The Code Property Graph

The inventor of the code property graph and Chief Scientist at ShiftLeft, Fabian Yamaguchi, explains that the code property graph is a concept based on a simple observation: there are many different graph representations of code, and patterns in code can often be expressed as patterns in these graphs.

This schema is now primarily maintained by ShiftLeft and can be viewed on GitHub. Early implementations of this schema were seen on Neo4j and ShiftLeft's fork of TinkerGraph which has now diverged significantly and known as OverflowDB.

Plume makes use of the concept of the code property graph and this is enforced by interacting with the storage layer using the driver.

Understanding the Code Property Graph

The code property graph merges three graph representations of code; namely abstract syntax trees, control flow graphs and program dependence graphs, into a joint data structure. The following illustration is taken from the paper "Modeling and Discovering Vulnerabilities with Code Property Graphs".

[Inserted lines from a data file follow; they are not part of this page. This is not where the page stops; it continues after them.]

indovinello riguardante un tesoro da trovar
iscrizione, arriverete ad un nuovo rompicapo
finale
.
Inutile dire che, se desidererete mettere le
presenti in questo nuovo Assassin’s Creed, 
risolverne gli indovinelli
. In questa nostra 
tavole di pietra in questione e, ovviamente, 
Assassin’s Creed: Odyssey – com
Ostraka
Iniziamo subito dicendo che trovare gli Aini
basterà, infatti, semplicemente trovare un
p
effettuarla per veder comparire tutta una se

Code Property Graph Original

Since the property graph model is native to many popular graph database storage models the CPG can be stored and queried within graph databases. The CPG explodes in size as programs get larger so having scalability and resource management handled by a graph database simplifies this problem.

Incremental Analysis

By persisting the graph in the database, one can also store results from the analysis on the stored graph too. Examples of such analysis could be, by starting with a raw CPG, adding the dominator or data-flow edges to the graph or performing constant propagation. This allows for code optimization and the re-use of results.

Some analysis could further differentiate the program when compared to the source code but many graph databases support multiple graphs and one could store snapshots before each analysis.

As one updates a part of the original code the whole graph does not need to be re-generated only the affected subgraph. This allows for successive analysis to be much faster and updates to be minor.